### Prompt
Restate each record below word for word, skipping images.

### Given information

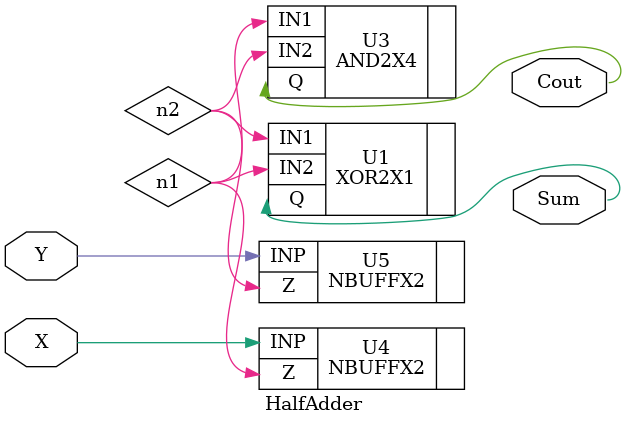
<source format=v>

module HalfAdder ( X, Y, Cout, Sum );
  input X, Y;
  output Cout, Sum;
  wire   n1, n2;

  XOR2X1 U1 ( .IN1(n2), .IN2(n1), .Q(Sum) );
  AND2X4 U3 ( .IN1(n1), .IN2(n2), .Q(Cout) );
  NBUFFX2 U4 ( .INP(X), .Z(n1) );
  NBUFFX2 U5 ( .INP(Y), .Z(n2) );
endmodule


</source>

### Solution below
<source format=v>

module HalfAdder ( X, Y, Cout, Sum );
  input X, Y;
  output Cout, Sum;
  wire   n1, n2;

  XOR2X1 U1 ( .IN1(n2), .IN2(n1), .Q(Sum) );
  AND2X4 U3 ( .IN1(n1), .IN2(n2), .Q(Cout) );
  NBUFFX2 U4 ( .INP(X), .Z(n1) );
  NBUFFX2 U5 ( .INP(Y), .Z(n2) );
endmodule


</source>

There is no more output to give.